Was bedeutet Aphasie für die Betroffenen und ihr soziales Umfeld?
Für die Betroffenen:

  • Aphasiker haben in den meisten Fällen ein ungestörtes Denkvermögen.
  • Aphasiker scheinen oft ein besseres Sprachverständnis zu haben, als es in Wirklichkeit der Fall ist.
  • Aphasiker sind oft emotional instabil.
  • Aphasiker brauchen Zeit und Ruhe zum Verstehen, Reagieren und Antworten.
  • Aphasiker haben auch beim Lesen und Schreiben Schwierigkeiten.

Für die Angehörigen:
Die Aphasie trifft zwar einen Einzelnen, hat aber immer gravierende Auswirkungen auf das Leben der nächsten Angehörigen. Die Kommunikation mit Aphasikern ist zwar sicher erschwert, aber nicht unmöglich.
Einige Hilfestellungen für die Kommunikation mit Aphasikern:

  • Geduld bewahren!
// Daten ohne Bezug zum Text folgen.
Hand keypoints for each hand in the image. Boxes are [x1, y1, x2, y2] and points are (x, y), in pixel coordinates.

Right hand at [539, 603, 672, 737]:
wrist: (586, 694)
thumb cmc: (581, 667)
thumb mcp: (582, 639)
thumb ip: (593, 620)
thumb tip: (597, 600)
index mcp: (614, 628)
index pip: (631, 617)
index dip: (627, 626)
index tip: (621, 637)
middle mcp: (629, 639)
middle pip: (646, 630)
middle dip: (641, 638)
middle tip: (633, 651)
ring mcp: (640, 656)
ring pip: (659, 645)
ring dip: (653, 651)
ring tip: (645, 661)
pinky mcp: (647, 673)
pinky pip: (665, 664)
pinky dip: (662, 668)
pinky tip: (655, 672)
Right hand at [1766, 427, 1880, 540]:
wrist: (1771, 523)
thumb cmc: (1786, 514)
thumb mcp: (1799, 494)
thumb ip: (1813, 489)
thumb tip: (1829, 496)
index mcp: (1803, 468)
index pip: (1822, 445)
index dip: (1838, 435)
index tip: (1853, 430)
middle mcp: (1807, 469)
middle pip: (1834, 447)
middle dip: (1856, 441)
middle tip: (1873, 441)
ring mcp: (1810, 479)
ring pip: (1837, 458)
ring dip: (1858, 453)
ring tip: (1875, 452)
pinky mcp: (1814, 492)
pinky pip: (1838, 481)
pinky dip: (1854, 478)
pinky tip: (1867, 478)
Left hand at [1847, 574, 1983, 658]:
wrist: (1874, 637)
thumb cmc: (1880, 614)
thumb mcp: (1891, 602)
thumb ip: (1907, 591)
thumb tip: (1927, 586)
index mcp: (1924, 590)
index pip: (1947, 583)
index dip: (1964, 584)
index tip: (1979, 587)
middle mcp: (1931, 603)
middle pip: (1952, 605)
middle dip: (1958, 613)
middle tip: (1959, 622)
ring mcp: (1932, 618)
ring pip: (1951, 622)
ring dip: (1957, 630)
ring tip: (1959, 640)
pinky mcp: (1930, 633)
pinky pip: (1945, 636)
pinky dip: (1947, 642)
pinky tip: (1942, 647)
Zuhören bedeutet: Warten!
  • Den Wortlaut der eigenen Äußerung variieren!
  • Auf den Inhalt achten, die sprachliche Form überhören.
  • Sich in die aphasische Sprache einhören.

Wichtig:
Angehörige und Freunde sind nicht für die Sprachtherapie zuständig, sondern für die Lebensqualität, eine befriedigende Gestaltung des Alltags und den liebevollen Umgang mit dem Aphasiker.

Logopädische Behandlung
Ziel jeder logopädischen Behandlung ist es, dass Aphasiker lernen, ihre Verständigungsfähigkeit zu verbessern und ihre verbliebenen kommunikativen Fähigkeiten zu optimieren.
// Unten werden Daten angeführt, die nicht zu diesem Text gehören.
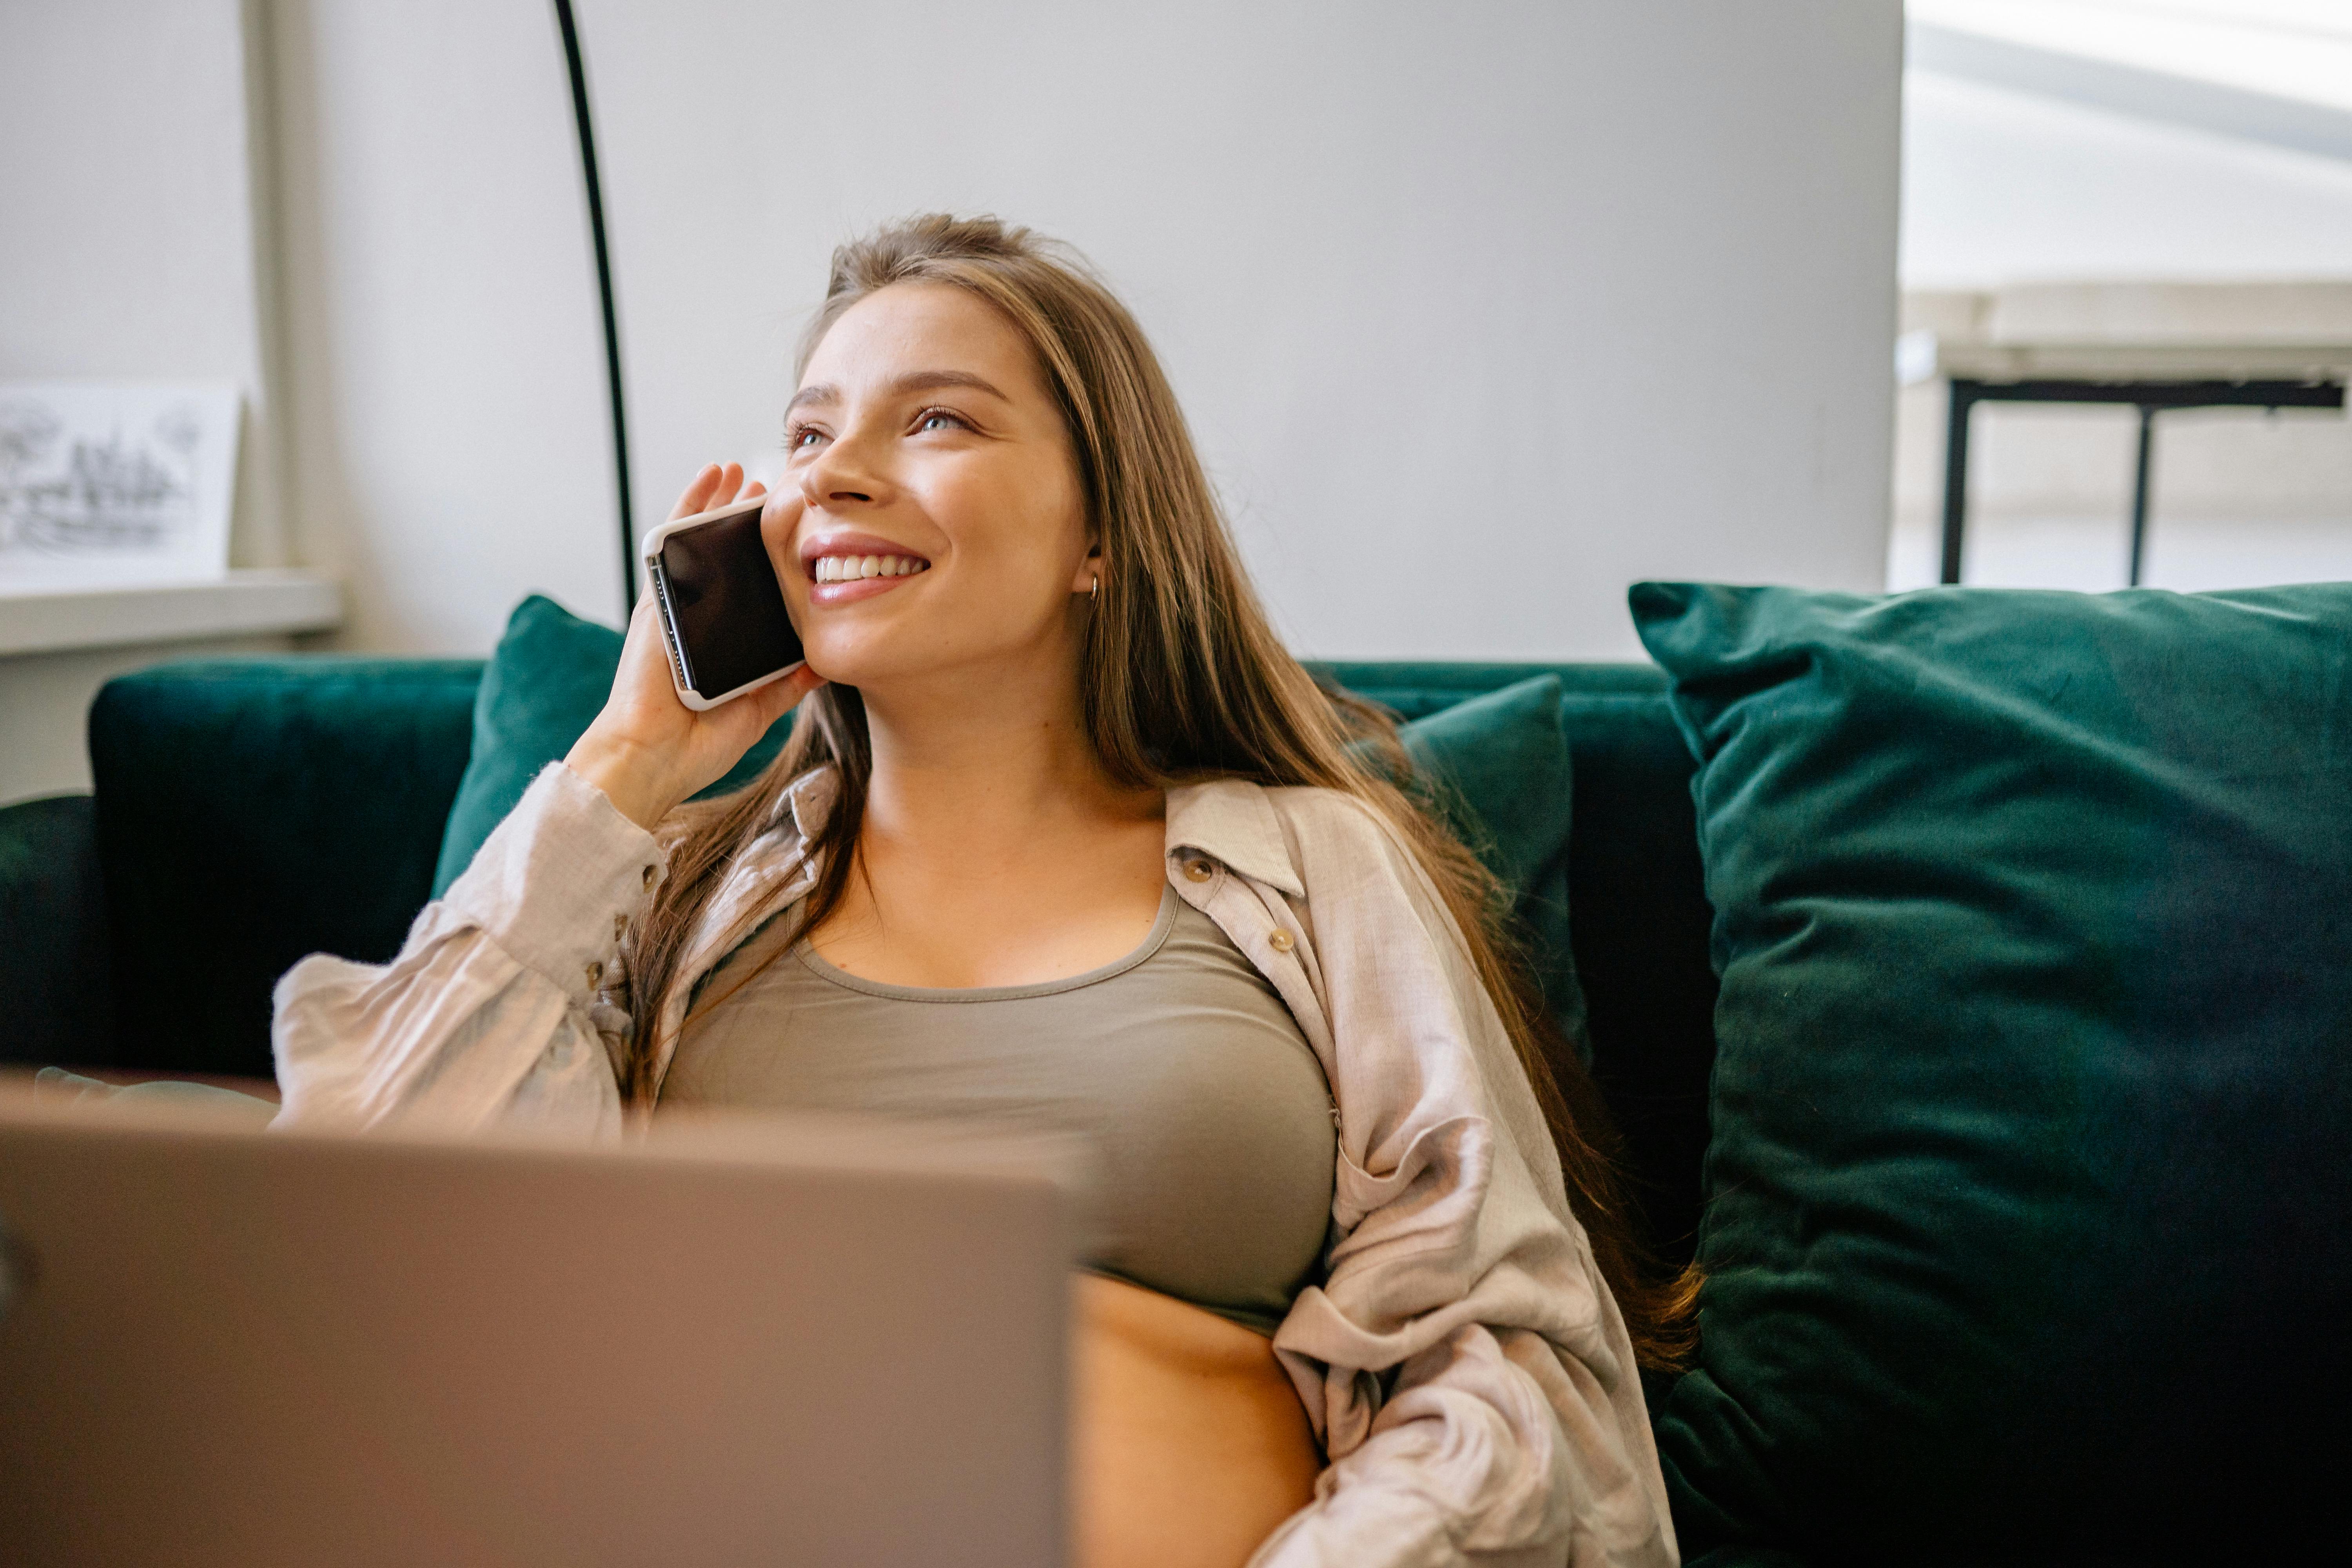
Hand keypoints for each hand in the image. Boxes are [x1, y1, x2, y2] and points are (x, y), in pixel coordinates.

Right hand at [564, 463, 824, 829]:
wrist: (652, 759)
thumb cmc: (696, 742)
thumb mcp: (758, 708)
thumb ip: (785, 683)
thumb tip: (823, 661)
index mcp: (715, 640)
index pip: (740, 587)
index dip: (762, 556)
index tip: (788, 530)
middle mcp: (692, 617)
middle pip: (718, 556)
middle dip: (741, 519)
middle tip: (771, 485)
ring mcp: (672, 604)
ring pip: (696, 538)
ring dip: (717, 500)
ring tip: (739, 468)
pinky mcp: (657, 599)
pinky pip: (675, 540)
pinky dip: (692, 504)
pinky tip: (710, 476)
Dazu wenden Logopädinnen spezielle therapeutische Methoden an, die nichts mit Sprechübungen aus der Schulzeit oder mit Fremdsprachenunterricht zu tun haben.
Für jeden Aphasiker wird nach Auswertung eines standardisierten Testverfahrens ein individueller Behandlungsplan entworfen. Vielfältige auch nichtsprachliche Übungen wie Entspannung, Konzentrationstraining und das Trainieren praktischer Handlungen gehören zu den Mitteln der Logopäden. Sie werden nach individuellen Bedürfnissen und den Ergebnissen der Diagnose eingesetzt.

Eine Aphasiebehandlung ist eine Langzeittherapie und kann sich oft über mehrere Jahre hinziehen. Bringen die Betroffenen viel Geduld und Motivation mit, können große Fortschritte erreicht werden.
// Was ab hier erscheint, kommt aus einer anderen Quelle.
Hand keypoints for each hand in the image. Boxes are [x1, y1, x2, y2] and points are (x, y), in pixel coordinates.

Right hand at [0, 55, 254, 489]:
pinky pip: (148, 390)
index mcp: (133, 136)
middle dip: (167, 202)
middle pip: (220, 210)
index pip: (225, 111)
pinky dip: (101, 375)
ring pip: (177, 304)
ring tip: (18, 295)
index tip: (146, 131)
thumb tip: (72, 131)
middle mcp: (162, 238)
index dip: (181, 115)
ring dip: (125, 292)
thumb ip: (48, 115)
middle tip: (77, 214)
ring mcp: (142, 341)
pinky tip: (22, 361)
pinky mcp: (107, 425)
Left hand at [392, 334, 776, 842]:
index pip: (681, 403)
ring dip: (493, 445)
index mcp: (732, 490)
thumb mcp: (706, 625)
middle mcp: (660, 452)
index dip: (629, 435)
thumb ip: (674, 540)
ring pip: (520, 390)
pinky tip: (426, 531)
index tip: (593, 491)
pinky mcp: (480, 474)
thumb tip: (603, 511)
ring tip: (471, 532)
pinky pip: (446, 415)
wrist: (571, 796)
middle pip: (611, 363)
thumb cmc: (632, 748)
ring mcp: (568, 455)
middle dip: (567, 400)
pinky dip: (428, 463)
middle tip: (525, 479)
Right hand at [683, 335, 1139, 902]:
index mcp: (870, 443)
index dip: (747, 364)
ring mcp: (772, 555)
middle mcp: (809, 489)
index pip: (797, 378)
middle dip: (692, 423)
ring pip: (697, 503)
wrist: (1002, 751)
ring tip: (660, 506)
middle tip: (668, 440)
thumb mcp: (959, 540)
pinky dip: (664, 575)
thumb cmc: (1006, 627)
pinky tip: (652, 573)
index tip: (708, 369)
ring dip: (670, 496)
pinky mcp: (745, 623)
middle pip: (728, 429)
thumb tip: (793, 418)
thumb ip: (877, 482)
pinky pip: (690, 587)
Die logopädische Therapie erfolgt nach ärztlicher Verordnung (Neurologen) und wird von allen Kassen bezahlt.

Wenn Sie Fragen zum Thema Aphasie haben, von Ihren Erfahrungen berichten möchten oder Beratung/Therapie wünschen, rufen Sie uns an. Wir helfen gern weiter. Aphasiker müssen aus ihrer Isolation herausgeführt werden, um weiterhin ein erfülltes Leben in ihrem sozialen Umfeld führen zu können.

Ein wesentlicher Bestandteil einer logopädischen Therapie ist daher auch das Miteinbeziehen der nächsten Angehörigen, der Lebenspartner.